Key features of WITNESS Miner include:
Discretisation
There are three automated discretisation methods in WITNESS Miner. There is also the ability to discretise data manually, which allows you you to create your own partitions and apply the same discretisation to both training and testing databases.
For example, a financial company might store the age of their clients in a database. When using this data in a mining exercise, the company might wish to band the ages so that they can use rules such as:
If AGE=BAND_1 where BAND_1 is between 20 and 30.
This is useful because you can't use numeric values to generate both conditions at the same time; you would need separate conditions such as age<30 or age>20.
Feature Subset Selection algorithms
These algorithms remove all the fields that are not highly predictive. This process can be useful for reducing the size of the database and discarding data that is not relevant to your investigation. Conversely, it can provide subsets of data that could be used in separate investigations.
There may be many hundreds of fields in a database that relate to customer profile information. Although you could use all of those fields in the mining algorithm, it is often better to use a reduced number of fields to improve the discovery algorithms' performance.
For example, you could use Feature Subset Selection to find the best 100 fields from a database of 500, then allow the discovery algorithm to identify which of those 100 fields would be useful in a rule.
Rules
Rule induction (using modern heuristic techniques) arrives at a solution through the evaluation of past experience.

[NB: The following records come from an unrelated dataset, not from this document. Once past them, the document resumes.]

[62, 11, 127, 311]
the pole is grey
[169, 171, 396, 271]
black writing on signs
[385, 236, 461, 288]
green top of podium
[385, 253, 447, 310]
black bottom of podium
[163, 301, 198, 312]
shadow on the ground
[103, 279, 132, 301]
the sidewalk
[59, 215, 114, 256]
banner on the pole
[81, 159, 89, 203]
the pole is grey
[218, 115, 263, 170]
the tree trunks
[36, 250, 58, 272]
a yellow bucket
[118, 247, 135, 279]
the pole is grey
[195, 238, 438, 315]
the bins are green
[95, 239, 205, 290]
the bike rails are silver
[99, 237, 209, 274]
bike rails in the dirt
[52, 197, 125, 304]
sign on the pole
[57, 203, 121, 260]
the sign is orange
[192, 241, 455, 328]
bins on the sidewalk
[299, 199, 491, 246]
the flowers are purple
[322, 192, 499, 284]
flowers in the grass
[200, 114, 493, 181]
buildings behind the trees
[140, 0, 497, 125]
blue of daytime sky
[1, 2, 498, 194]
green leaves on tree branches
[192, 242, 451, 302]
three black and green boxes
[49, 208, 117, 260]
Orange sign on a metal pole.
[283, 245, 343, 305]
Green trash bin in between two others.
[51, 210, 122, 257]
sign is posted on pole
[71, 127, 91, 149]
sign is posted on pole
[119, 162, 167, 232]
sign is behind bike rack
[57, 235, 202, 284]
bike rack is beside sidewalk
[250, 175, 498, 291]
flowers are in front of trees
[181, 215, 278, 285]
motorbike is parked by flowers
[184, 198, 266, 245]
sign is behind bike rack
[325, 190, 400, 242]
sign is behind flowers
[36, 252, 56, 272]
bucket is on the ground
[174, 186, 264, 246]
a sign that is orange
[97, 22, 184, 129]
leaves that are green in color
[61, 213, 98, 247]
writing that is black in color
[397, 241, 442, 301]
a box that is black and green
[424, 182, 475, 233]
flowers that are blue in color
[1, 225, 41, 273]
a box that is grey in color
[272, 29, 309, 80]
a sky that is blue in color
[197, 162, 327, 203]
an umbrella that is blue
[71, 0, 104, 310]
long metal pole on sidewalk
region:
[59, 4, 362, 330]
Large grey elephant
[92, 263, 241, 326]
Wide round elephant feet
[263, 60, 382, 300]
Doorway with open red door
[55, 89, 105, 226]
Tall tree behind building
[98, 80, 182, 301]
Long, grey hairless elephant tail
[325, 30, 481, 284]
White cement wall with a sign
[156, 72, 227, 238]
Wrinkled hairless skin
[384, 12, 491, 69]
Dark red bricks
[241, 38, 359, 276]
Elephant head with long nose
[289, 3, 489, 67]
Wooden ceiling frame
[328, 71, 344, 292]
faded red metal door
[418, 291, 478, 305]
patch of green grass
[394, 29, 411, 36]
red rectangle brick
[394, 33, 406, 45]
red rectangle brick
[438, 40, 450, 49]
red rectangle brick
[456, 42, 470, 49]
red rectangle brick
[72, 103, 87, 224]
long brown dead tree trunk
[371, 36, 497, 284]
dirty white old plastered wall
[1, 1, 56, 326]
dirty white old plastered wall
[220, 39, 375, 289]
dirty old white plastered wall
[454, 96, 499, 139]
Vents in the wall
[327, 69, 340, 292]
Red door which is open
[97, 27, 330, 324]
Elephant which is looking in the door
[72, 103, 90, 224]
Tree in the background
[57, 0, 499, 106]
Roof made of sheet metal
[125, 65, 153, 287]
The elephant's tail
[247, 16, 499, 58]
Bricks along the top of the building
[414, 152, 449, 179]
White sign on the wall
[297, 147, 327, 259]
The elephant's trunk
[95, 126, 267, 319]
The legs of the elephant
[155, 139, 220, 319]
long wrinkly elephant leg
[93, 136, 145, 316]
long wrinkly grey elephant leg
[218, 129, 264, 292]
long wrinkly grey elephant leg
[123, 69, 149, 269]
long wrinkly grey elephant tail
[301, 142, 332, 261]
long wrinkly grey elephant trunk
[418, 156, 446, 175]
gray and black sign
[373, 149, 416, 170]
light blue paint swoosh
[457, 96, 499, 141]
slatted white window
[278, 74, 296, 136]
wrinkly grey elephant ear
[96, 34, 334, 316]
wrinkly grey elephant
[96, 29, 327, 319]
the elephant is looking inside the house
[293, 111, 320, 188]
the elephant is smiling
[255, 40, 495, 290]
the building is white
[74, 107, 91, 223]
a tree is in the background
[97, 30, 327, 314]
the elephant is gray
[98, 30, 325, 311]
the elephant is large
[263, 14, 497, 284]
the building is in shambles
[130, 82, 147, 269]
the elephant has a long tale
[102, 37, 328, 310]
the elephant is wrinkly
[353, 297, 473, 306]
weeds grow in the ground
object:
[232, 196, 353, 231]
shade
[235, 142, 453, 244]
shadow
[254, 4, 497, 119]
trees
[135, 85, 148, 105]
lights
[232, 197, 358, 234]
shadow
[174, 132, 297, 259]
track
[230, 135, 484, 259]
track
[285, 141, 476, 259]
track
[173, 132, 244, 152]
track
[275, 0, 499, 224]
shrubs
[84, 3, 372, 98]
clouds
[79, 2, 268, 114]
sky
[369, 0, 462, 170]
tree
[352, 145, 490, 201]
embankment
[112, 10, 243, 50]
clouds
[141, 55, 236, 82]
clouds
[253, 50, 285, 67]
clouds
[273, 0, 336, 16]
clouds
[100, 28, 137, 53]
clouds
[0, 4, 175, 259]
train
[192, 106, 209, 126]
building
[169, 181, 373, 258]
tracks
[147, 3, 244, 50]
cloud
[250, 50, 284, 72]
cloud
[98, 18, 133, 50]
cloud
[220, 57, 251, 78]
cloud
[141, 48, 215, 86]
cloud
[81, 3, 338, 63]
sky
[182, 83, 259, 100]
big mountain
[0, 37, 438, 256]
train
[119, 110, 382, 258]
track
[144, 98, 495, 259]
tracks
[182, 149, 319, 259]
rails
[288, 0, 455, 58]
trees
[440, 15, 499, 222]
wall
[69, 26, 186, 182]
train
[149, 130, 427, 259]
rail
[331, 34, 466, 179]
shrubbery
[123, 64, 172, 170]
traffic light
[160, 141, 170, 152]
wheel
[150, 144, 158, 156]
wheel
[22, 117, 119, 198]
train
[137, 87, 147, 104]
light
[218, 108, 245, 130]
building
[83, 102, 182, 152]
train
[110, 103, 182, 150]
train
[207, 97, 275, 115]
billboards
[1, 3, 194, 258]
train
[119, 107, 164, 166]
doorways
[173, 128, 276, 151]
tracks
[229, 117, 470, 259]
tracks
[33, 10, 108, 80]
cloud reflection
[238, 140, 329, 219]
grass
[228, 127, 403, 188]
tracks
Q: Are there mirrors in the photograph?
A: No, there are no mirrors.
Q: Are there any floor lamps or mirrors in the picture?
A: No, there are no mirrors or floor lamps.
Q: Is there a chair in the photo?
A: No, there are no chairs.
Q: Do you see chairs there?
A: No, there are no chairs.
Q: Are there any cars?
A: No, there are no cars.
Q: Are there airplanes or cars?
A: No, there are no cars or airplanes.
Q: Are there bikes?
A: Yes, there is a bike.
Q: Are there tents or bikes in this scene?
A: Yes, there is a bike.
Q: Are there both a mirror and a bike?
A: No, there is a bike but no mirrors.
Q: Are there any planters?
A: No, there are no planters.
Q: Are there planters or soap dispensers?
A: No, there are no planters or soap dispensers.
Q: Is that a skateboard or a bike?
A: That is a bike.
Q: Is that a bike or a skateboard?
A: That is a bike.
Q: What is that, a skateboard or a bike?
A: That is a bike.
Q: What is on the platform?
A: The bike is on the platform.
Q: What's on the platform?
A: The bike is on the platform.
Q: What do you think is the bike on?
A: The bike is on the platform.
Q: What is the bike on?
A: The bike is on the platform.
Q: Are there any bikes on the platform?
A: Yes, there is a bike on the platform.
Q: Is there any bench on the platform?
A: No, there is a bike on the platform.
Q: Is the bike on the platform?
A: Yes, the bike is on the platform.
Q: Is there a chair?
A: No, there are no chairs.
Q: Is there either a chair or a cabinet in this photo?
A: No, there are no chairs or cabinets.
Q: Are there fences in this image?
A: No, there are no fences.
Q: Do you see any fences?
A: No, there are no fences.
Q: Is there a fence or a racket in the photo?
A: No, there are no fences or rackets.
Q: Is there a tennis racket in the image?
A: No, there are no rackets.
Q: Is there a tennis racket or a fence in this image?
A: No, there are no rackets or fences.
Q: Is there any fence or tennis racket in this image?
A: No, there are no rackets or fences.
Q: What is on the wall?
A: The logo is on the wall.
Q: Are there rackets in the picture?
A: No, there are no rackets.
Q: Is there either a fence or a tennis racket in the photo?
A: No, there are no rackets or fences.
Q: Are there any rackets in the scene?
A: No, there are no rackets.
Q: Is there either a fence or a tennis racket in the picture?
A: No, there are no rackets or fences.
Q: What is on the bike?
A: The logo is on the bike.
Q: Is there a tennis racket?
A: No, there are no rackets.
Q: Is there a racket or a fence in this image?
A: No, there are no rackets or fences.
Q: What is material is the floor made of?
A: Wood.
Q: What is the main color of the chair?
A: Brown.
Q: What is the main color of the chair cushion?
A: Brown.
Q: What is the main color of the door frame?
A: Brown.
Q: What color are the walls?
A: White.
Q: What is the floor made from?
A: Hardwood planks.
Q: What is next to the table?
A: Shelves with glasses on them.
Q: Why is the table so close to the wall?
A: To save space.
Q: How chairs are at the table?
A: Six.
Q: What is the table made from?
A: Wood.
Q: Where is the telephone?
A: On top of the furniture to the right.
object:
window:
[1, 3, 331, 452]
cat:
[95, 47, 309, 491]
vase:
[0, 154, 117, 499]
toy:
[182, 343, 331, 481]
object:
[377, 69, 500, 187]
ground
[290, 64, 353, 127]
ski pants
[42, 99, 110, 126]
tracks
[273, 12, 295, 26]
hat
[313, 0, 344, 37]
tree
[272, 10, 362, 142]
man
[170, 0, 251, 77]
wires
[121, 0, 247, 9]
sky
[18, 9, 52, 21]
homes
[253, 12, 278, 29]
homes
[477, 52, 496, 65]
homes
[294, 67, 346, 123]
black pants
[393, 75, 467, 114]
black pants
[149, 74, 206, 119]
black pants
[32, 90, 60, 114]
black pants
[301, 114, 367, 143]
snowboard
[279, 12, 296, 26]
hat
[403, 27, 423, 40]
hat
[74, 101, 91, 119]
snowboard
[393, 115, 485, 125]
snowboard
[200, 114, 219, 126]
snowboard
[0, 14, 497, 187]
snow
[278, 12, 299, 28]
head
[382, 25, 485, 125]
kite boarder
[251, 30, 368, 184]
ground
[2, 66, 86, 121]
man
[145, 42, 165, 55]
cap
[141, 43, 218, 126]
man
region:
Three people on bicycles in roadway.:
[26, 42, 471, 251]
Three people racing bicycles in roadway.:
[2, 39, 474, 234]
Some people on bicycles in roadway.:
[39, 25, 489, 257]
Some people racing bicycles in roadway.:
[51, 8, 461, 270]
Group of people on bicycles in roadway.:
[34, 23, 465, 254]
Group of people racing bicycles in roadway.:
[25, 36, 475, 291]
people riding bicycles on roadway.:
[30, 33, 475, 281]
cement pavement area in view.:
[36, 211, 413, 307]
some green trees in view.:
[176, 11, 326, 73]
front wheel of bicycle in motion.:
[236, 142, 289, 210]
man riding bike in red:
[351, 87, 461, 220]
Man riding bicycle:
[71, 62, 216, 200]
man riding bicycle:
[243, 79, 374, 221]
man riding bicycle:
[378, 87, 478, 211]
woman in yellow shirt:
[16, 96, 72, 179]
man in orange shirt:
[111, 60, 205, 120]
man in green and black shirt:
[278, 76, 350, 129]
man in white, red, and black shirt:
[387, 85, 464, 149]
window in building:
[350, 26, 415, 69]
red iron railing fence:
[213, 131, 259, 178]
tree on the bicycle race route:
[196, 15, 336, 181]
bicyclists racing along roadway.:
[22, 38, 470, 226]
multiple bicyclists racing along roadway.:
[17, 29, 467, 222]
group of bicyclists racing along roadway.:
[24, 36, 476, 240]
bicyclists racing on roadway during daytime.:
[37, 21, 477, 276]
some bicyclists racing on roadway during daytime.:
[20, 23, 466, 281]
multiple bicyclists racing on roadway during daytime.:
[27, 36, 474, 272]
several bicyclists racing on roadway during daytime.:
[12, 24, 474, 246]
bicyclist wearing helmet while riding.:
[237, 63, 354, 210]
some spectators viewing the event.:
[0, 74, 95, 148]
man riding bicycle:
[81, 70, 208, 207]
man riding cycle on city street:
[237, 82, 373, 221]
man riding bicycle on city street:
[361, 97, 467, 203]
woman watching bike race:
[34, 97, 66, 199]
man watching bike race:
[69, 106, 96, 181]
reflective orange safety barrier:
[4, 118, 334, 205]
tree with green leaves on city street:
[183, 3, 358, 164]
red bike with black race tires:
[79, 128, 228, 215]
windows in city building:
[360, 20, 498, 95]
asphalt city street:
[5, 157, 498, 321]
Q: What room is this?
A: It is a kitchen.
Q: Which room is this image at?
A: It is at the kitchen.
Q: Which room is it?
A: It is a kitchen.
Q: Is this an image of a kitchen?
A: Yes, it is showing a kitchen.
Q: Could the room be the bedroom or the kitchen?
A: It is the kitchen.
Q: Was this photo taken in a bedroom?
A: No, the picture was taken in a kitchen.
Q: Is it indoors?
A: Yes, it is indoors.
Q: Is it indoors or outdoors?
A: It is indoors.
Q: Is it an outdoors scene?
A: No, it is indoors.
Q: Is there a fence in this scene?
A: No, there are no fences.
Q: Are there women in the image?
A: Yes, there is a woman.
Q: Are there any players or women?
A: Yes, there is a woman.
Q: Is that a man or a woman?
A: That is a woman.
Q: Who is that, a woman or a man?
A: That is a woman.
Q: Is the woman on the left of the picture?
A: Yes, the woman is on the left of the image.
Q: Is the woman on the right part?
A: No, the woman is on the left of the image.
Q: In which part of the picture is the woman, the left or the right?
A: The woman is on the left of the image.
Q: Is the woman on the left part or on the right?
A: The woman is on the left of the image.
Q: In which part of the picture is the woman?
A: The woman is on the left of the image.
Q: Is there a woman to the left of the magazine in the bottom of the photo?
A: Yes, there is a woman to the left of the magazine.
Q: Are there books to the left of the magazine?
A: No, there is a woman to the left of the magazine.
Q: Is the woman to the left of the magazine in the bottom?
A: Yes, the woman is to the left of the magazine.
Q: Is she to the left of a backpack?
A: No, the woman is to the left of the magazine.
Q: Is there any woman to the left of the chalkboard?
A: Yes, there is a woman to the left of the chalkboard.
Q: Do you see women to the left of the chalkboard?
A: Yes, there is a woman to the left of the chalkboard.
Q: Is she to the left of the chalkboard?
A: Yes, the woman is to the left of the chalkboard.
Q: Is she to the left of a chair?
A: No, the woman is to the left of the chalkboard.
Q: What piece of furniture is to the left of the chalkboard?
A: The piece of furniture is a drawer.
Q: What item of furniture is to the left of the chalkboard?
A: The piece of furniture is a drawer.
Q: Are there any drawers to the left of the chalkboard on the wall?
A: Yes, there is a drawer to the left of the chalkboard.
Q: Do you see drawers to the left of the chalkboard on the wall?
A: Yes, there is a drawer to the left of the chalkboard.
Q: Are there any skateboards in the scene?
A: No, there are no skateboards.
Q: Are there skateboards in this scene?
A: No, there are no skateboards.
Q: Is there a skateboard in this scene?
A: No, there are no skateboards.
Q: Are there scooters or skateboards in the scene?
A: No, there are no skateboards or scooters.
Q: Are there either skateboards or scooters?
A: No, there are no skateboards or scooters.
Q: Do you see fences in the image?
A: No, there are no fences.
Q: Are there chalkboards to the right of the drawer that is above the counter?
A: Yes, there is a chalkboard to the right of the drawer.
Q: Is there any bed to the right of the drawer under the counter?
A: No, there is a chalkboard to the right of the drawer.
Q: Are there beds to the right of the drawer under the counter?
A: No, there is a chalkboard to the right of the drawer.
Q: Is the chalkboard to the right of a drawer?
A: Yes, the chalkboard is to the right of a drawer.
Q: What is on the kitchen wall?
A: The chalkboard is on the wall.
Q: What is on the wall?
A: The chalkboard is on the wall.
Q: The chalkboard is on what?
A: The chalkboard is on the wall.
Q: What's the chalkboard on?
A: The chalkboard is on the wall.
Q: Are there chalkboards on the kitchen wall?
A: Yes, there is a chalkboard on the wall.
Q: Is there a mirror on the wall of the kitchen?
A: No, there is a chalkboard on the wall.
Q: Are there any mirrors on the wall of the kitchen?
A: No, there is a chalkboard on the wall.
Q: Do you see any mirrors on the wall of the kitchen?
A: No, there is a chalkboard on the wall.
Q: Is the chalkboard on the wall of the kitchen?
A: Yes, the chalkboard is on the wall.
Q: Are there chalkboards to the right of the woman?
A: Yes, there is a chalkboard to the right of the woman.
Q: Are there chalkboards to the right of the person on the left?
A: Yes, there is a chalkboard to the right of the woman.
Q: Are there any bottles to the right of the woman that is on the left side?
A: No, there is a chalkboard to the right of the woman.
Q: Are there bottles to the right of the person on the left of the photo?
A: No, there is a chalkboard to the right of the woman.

This is useful in several ways:
It allows you to target a class of interest ("nugget discovery") as opposed to building rules for all classes. This approach is particularly useful for describing rare events such as responses to mailing lists. The algorithm can focus on describing the group of people who responded (typically fewer than 5%) rather than on the 95% who did not respond.
It controls the complexity of the rules generated by limiting the number of conditions.
It introduces a bias towards accurate rules (for critical decisions) or rules that favour coverage.
Handling missing values
All algorithms have been written so that they deal with missing values. This means that you don't have to worry about discarding data or estimating missing values. In some cases, missing values might exist in many fields; discarding affected fields and records would leave very little information in the database. Equally, estimating many values could add potentially dangerous an incorrect information to the database.
A wide variety of standard data processing tools.
WITNESS Miner includes basic, frequently-used data processing tools, which reduce the need to keep returning to the database.
Unique algorithms
The main unique (or novel) algorithm is the simulated annealing approach to rule discovery. Although the Feature Selection is an algorithm that is widely used, WITNESS Miner uses it in a unique way.
Customisable HTML reports
You can save WITNESS Miner reports in HTML format and customise them, ready for printing or adding to your intranet.
Exporting rules and decision tree models to XML
You can exploit the knowledge that you have gained from the data by exporting rules and decision tree models to a standard XML format. You can then use the exported models in external applications.
User-friendly interface
WITNESS Miner is easy to use and you can view processes very clearly because streams are represented graphically, as well as in the project tree. All the commonly-used commands are available by clicking on buttons on toolbars.